You can't reason with the Voice of Unreason...


« Reply #8 on: June 22, 2015, 05:35:24 PM »

My ex made explicit death threats before and after I called the police.  She even grabbed the handset and hung up my 911 call.  I think I was almost carted off, but my preschooler shrieked and clung even tighter to me when they instructed me to hand him over to his mother and "step away" and so they just said "work it out" and left.  What kid won't go to his mother?  Ever since I've said he saved me that day.  Once I downloaded the recording when she was elsewhere, I called and had them come back.  The recording was used in court, she even admitted threatening me.  However the judge said there was no weapon in her hands, was not an "imminent" threat per case law and so found her not guilty.  So I asked my lawyer if she has the right now to make death threats with impunity as long as her hands are empty?

I think he made that ruling because (1) she wasn't a repeat offender, it was her first time and (2) of course she was female.  How could a man be a victim?  The case law was of another case where a guy came home drunk and told his wife that if he had a gun he's shoot her.  Well, he didn't have a gun and so she couldn't get a conviction.  Even my ADA remarked that my case wasn't the same as that 'conditional threat' referenced in case law.

What I failed to include in the post above was that she destroyed the phone by throwing in my direction but hitting the wall.  She was actually obstructing my contact to emergency services.  Court totally ignored that, though I've heard in some jurisdictions it is a huge no-no, both obstructing a 911 call or destruction of property?  Wasn't even addressed in my case.  I figure I was the wrong gender and it was her first offense brought to the court's attention.  But I knew that if I'd done what she had done then I wouldn't have gotten off so easily.

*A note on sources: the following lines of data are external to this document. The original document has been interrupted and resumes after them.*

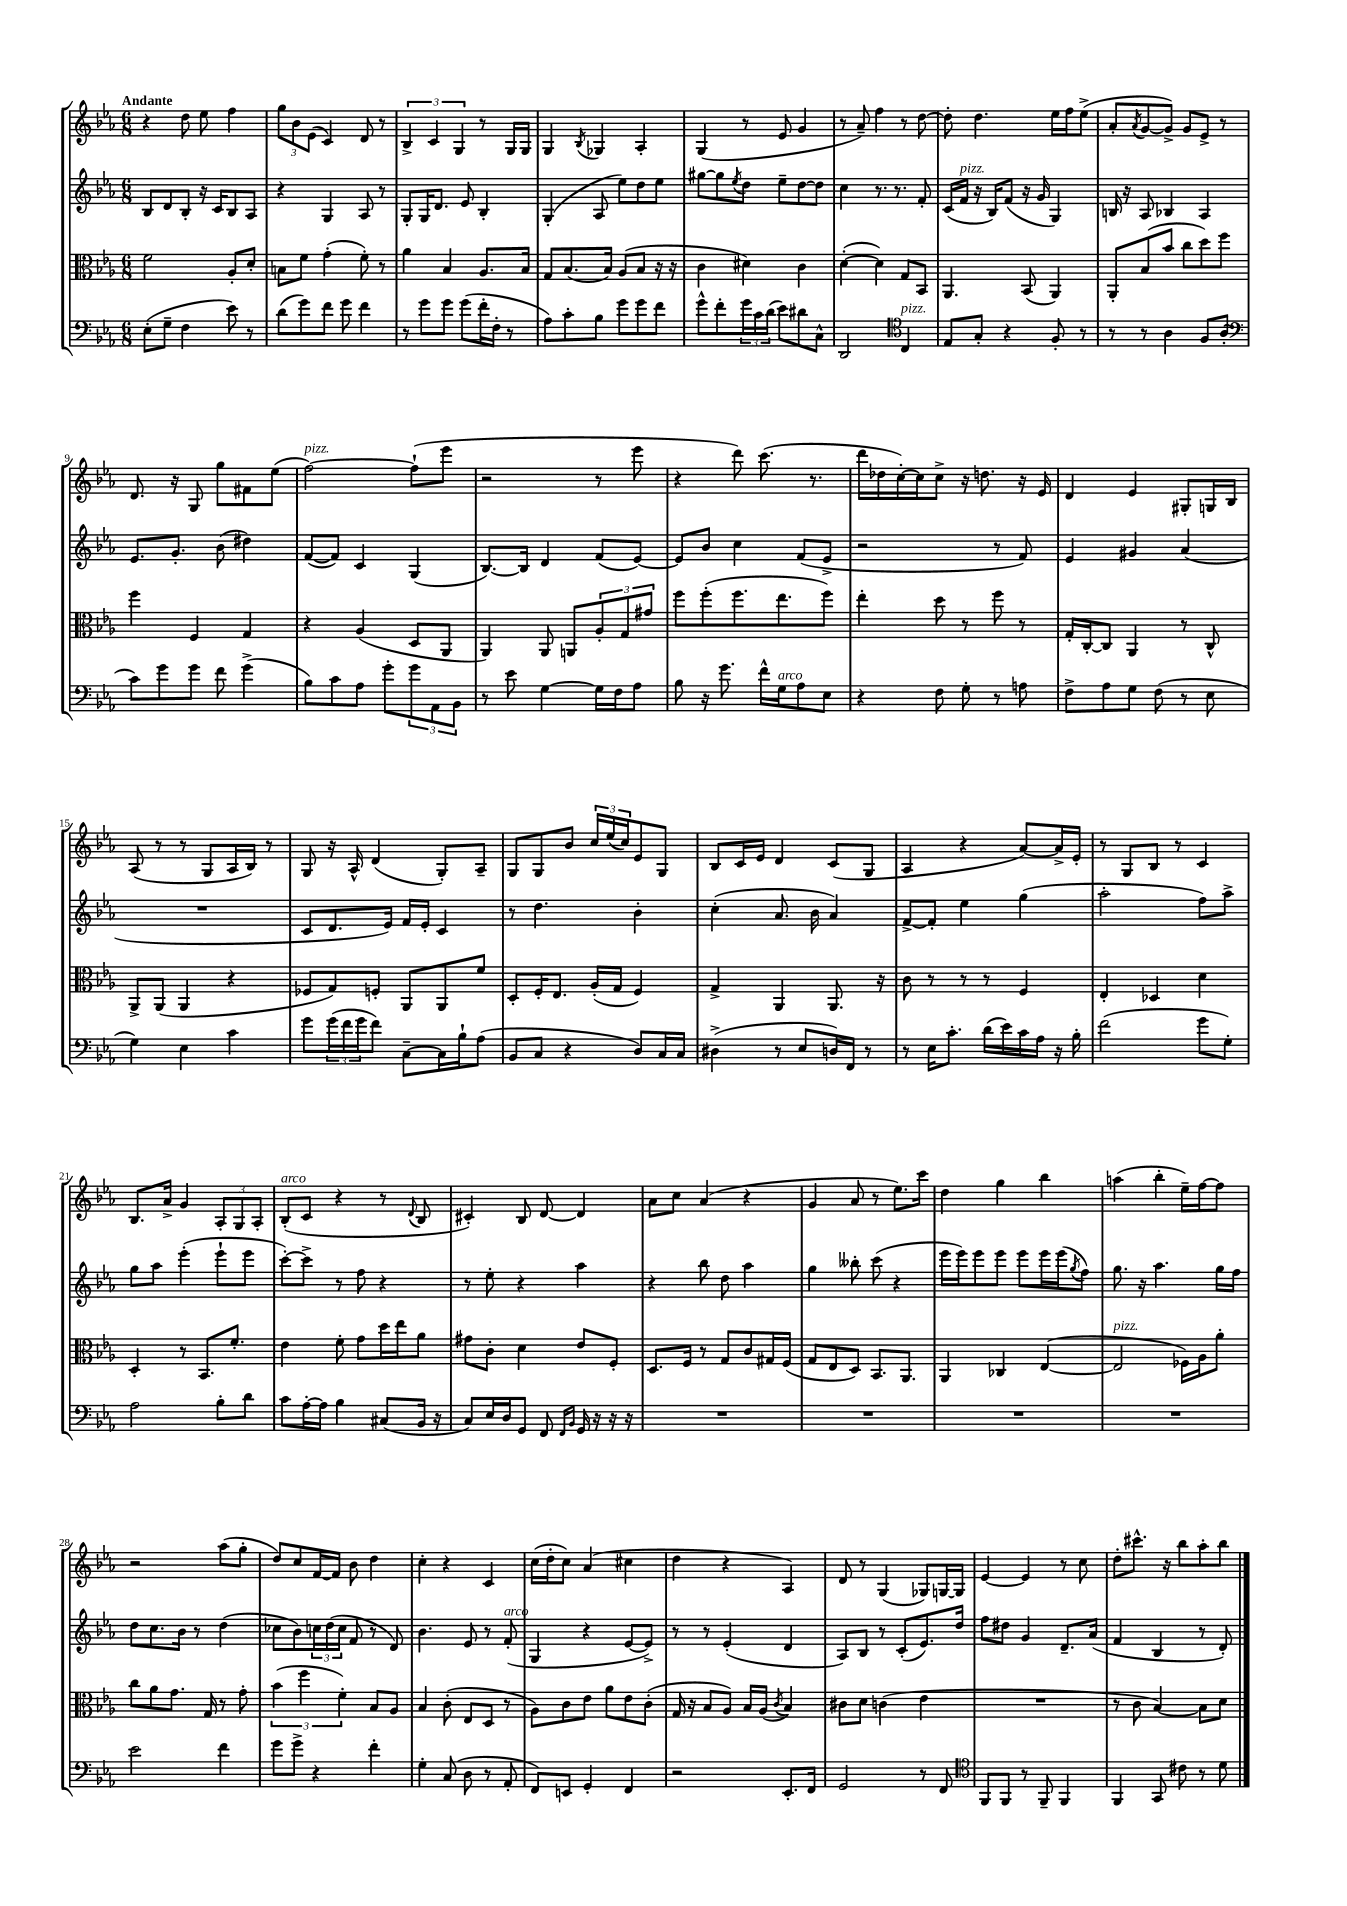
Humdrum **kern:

**kern	**kern	**kern	**kern
*staff4	*staff3	*staff2	*staff1
*clefF4	*clefC3	*clefG2	*clefG2
*k[b-e-a-]	*k[b-e-a-]	*k[b-e-a-]	*k[b-e-a-]
*M6/8	*M6/8	*M6/8	*M6/8
(8E-'\L	2f\	8B-/L	4r
8G~\J	.	8d/	.
4F\	.	8B-'/J	8dd\
.	.	16r	8ee-\
.	.	16c/LK	.
8e-\)	8A-'/L	8B-/	4ff\
8r	8d'/J	8A-/J	.
=	=	=	=
(8d\L	8B\L	4r	12gg\L
.	.	.	12b-\
8g\)	8f\J	.	.
.	.	.	(12e-\J
8f\J	(4g'\	4G/	4c/)
8g\	.	.	.
4f\	8f'\)	8A-/	8d/
.	8r	8r	8r
=	=	=	=
8r	4a-\	8G'/L	6B-^/
8g\L	.	16G/K	.
.	.	.	6c/
.	.	8.d/J	.
8g\J	4B-/	.	.
.	.	.	6G/
(8g\L	.	8e-/	.
16f'\L	8.A-/L	4B-'/	8r
16F'\JJ	.	.	.
8r	.	.	16G/LL
.	16B-/Jk	.	16G/JJ
=	=	=	=
8A-\L)	8G/L	(4G'/	4G/
8c'\	(8.B-/	.	.
.	.	.	8qB-/
8B-\J	.	8A-/	4G-/
.	16B-/Jk)	.	.
8g\L	(8A-/L	8ee-\L)	.
8g\	8B-/J	8dd\	4A-'/
8f\J	16r	8ee-\J	.
.	16r	.	.
=	=	=	=
8g^^\L	4c\	[8gg#\L	(4G/
8f'\	.	8gg#\]	.
.	.	8qee-/	.
24g\L	4d#\)	8dd\J	8r
24c\	.	.	.
(24d\JJ	.	.	.
8e-\L)	.	8ee-~\L	8e-/
8d#\	4c\	[8dd\	4g/
8C^^\J	.	8dd\]J	.
=	=	=	=
2DD/	([4d'\	4cc\	8r
.	.	.	8a-~/)
.	4d\])	8.r	4ff\
.	.	8.r	.
*clefC4	*	*	*
4C/	8G/L	.	8r
.	8BB-/J	8f'/	[8dd\
=	=	=	=
8E-/L	4.AA-/	(16c/LL	8dd'\]
.	.	16f/JJ	.
8G'/J	.	16r	4.dd\
.	.	16B-/LK)	.
4r	.	(8f/J	.
.	(8BB-/	16r	.
.	.	16g/	.
8F'/	4AA-/)	4G/)	16ee-\LL
.	.	.	16ff\J
8r	.	.	(8ee-^\J
=	=	=	=
8r	8AA-'/L	16B/	8a-'/L
.	.	16r	.
.	.	.	8qa-/
8r	(8B-/	8A-/	[8g/
4A-\	8b-/J	4B-/	8g^/]J)
.	8cc\L	.	8g/L
8F/L	8dd\)	4A-/	8e-^/J
(8A-'/J	8ff\J	.	8r
=	=	=	=
*clefF4	*	*	*
8c\L)	4ff\	8.e-/L	8.d/
8g\	.	.	.
.	.	8.g'/J	16r
8g\J	4F/	.	8G/
8f\	.	(8b-\	8gg\L
(4g^\	4G/	4dd#\)	8f#\
.	.	.	(8ee-\J
=	=	=	=
8B-\L)	4r	([8f/L	[2ff\)
8c\	.	8f/]J)	.
8A-\J	(4A-/	4c/	.
8g'\L	.	.	.
12g\	8D/L	(4G/	(8ff`\]L
12AA-\	.	.	.
.	8AA-/J	.	8eee-\J
12BB-\J	.	.	.
=	=	=	=
8r	4AA-/)	[8.B-/L)	2r
8e-\	.	.	.
.	.	16B-/]Jk	.
[4G\	8AA-/	4d/	.
.	8AA/L	.	.
16G\]LL	12A-'/	(8f/L	8r
16F\J	.	.	.
.	12G/	.	.
8A-\J	.	[8e-/J)	8eee-\
.	12g#/J	.	.
=	=	=	=
8B-\	8ff\L	8e-/]L	4r
16r	(8ff'\	8b-/J	.
8.g\	.	.	.
.	8.ff\	4cc\	8ddd\)
16f^^\LL	.	.	(8.ccc\
16G\J	8.ee-\	.	.
8A-\	.	(8f/L	.
.	.	.	8.r
8E-\J	8ff\J)	8e-^/J	.
=	=	=	=
4r	4ee-'\	2r	16ddd\LL
.	.	.	16dd-\
.	.	.	[16cc'\)
.	.	.	16cc\]J
8F\	8dd\	.	8cc^\J
8G'\	8r	.	16r
.	.	.	8.dd\
8r	8ff\	8r	.
8A\	8r	8f/)	16r
.	.	.	16e-/
=	=	=	=
8F^\L	16G'/LL	4e-/	4d/
.	[16C'/J	.	.
8A-\	8C/]J	.	.
8G\J	4AA-/	4g#/	4e-/
(8F\	.	.	.
8r	8r	(4a-/	8G#'/L
8E-\	8C^^/	.	16G/L
.	.	.	16B-/JJ
=	=	=	=
4G\)	8AA-^/L	2.r	(8A-/
.	(8AA-/J	.	8r
4E-\	4AA-/	.	8r
.	.	.	8G/L
4c\	4r	.	16A-/L
.	.	.	16B-/JJ)
.	.	.	8r
=	=	=	=
8g\L	8F-/L	8c/L	8G/
(24g\L	8G/)	8.d/	16r
24f\	.	.	.
.	.	.	16A-^^/
24g\J	.	.	.
8f\J)	8F'/J	.	(4d/
.	.	16e-/Jk)	.
[8C~\L	8AA-/L	16f/LL	.
.	.	16e-'/JJ	.
16C\]L	8AA-/	4c/	8G'/L)
16B-`\J	.	.	.
(8A-\J	8f/J	.	8A-~/J
=	=	=	=
8BB-/L	8D'/L	8r	8G/L
8C/J	16F'/K	4.dd\	8G/
.	8.E-/J	.	.
4r	.	.	8b-/J
.	(16A-'/LL	.	24cc/LL
.	.	.	(24ee-/
.	16G/JJ	.	.
.	.	.	24cc/J)
8D/L)	4F/)	4b-'\	8e-/
16C/L	.	.	8G/J
16C/JJ	.	.	.
=	=	=	=
(4D#^\	4G^/	(4cc'\	8B-/L
.	.	.	16c/L
.	.	.	16e-/JJ
8r	4AA-/	8.a-/	4d/
8E-/L	.	.	.
.	.	16b-\	.
16D/L)	8.AA-/	4a-/)	(8c/L
16FF/JJ	.	.	.
8r	.	.	8G/J
.	16r	.	.
=	=	=	=
8r	8c\	[8f^/L	4A-/
16E-\LK	8r	8f'/]J	.
8.c'\J	.	.	.
.	8r	4ee-\	4r
(16d\LL	8r	.	.
16e-\)	.	.	.
16c\	4F/	(4gg\	[8a-/L)
16A-\JJ	.	.	.
16r	.	.	16a-^/]L
16B-'\	.	.	16e-'/JJ
=	=	=	=
(2f\	4E-'/	2aa-'\	8r
.	.	.	8G/L
.	4D-/	.	8B-/J
.	.	.	8r
8g\L	4d\	8ff\L)	4c/
8G'\J)	.	8aa-^\J	.
=	=	=	=
2A-\	4D'/	8gg\L	8.B-/L
.	.	8aa-\J	.
.	.	.	16a-^/Jk
.	8r	(4eee-'\	4g/
.	8.BB-/L	.	.
8B-'\L	.	8eee-`\L	12A-'/L
.	8.f'/J	.	.
.	.	.	12G/
8d\J	.	8eee-\J	.
.	.	.	12A-'/J
=	=	=	=
8c\L	4e-\	[8ccc'\L)	(8B-'/L
[16A-'\L	.	8ccc^\]J	8c/J
16A-\]JJ	.	.	.
4B-\	8f'\	8r	4r
.	8g\L	8ff\	.
(8C#/L	16dd\L	4r	8r
.	16ee-\J	.	.
.	.	.	8qqd/
16BB-/Jk	8a-\J	.	8B-/
16r	.	.	.
=	=	=	=
8C/L)	8g#\L	8r	4c#'/)
16E-/L	8c'\J	8ee-'\	.
16D/J	.	.	.
8GG/J	4d\	4r	8B-/
8FF/	.	.	[8d/
16qqFF/LL	.	.	.
16qqBB-/JJ	.	.	.
16GG/	8e-/L	4aa-\	4d/]
16r	.	.	.
16r	8F'/J	.	.
16r	.	.	.
=	=	=	=
2.r	8.D/L	4r	8a-\L
.	.	.	8cc\J
.	16F/Jk	.	.
.	8r	8bb-\	(4a-/
.	8G/L	8dd\	.
.	8c/	4aa-\	4r
.	16G#/L	.	.
.	(16F/JJ	.	.
=	=	=	=
2.r	8G/L	4gg\	4g/
.	8E-/	.	.
.	8D/J)	8bb--'\	8a-/
.	8.BB-/L	(8ccc\	8r
.	.	4r	8.ee-\L)
.	8.AA-/J	.	.
.	.	.	16ccc\Jk
=	=	=	=
2.r	4AA-/	16eee-\LL	4dd\
.	.	16eee-\J)	.
.	.	8eee-\	.
.	4C-/	8eee-\J	4gg\
.	.	8eee-\L	.
.	([4E-/	16eee-\L	4bb-\
.	.	(16eee-\J	.
.	.	8qgg/	.
.	.	8ff\J)	.
=	=	=	=
2.r	2E-/]	8.gg\	(4aa\
.	.	16r	.
.	.	4.aa-\	4bb-'\
.	16F-\LL)	.	16ee-~\LL)
.	16A-\J	.	[16ff\J
.	8a-'\J	16gg\LL	8ff\]J
.	.	16ff\JJ	.
=	=	=	=
2e-\	8cc\L	8dd\L	2r
.	8a-\	8.cc\	.
.	8.g\J	.	.
.	.	16b-\Jk	.
.	.	8r	.
.	16G/	.	.
4f\	8r	(4dd\	(8aa-\L
.	8g'\	.	8gg'\J
=	=	=	=
8g\L	(6b-\	8cc-\L	8dd/L)
8g^\J	.	8b-\)	8cc/
.	6ff\	.	.
4r	.	24cc\L	[16f/L
.	.	(24dd\	.
.	.	.	16f/]JJ
.	6f'\)	24cc\JJ	.
.	.	8f/	8b-\
4f'\	8B-/L	8r	4dd\
.	8A-/J	8d/)	.
=	=	=	=
4G'\	4B-/	4.b-\	4cc'\
(8C/	(8c'\	.	4r
8D\	8E-/L	8e-/	.
8r	8D/J	8r	4c/
8AA-'/	8r	(8f'/	.
=	=	=	=
8FF/L)	8A-\L)	4G/	(16cc\LL
.	.	.	16dd'\J
8EE/J	8c\	.	8cc\J)
4GG'/	8e-\J	4r	(4a-/
.	8a-\L	.	.
4FF/	8e-\	[8e-/L	4cc#\
.	(8c'\J	8e-^/]J)	.
=	=	=	=
2r	16G/	8r	4dd\
.	16r	.	.
.	8B-/L	8r	.
.	8A-/J)	(4e-'/	4r
.	16B-/LL	.	.
.	(16A-/JJ	.	.
.	8qc/	.	.
8.EE-'/L	4B-/)	4d/	4A-/)
16FF/Jk	.	.	.
=	=	=	=
2GG/	8c#\L	8A-/L)	8d/
.	8d\J	8B-/J	8r
.	(4c\	8r	(4G/
.	.	(8c'/L	.
8r	4e-\	8.e-/)	8G-/L)
8FF/	.	.	[16G/L
.	.	16dd/Jk	16G/]JJ
=	=	=	=
*clefC4	*	*	*
8FF/L	2.r	8ff\L	[4e-/
8FF/J	.	8dd#\J	.
8r	.	4g/	4e-/]
8FF~/	.	.	.
4FF/	.	8.d~/L	8r
.	.	.	8cc\
.	.	(16a-/Jk	.
=	=	=	=
4FF/	8r	4f/	8dd'\L
.	8c\	.	8.ccc#^^\J
8GG/	[4B-/)	4B-/	.
.	.	.	16r
8c#\	.	.	8bb-\L
8r	8B-\]L	8r	8aa-'\
8d\	8d\J	8d'/)	8bb-\J
==	==	==	==
*-	*-	*-	*-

So in your case, when you're back in court again, can you emphasize that (1) it was a first time, you are not a revolving door perp, (2) it was a one-time incident that won't happen again, with the disclaimer that you can't stop her from making more largely unsubstantiated, blaming or trapping allegations and (3) there was one small kernel of potential basis and the rest was exaggeration, invention or perception?

One more point to make.  Assure the court that whatever it concluded happened, it won't happen again, that you're not going to be back again and again for something like this.  State that back then you were in a relationship with her but you have ended it and so with distance henceforth this incident won't happen again.

Are letters of support accepted in your court?  In my country letters and affidavits mean little or nothing, my lawyer said he always objects and is sustained since he can't cross-examine a piece of paper.  Ask your attorney if it would be better to have people come in person rather than send letters.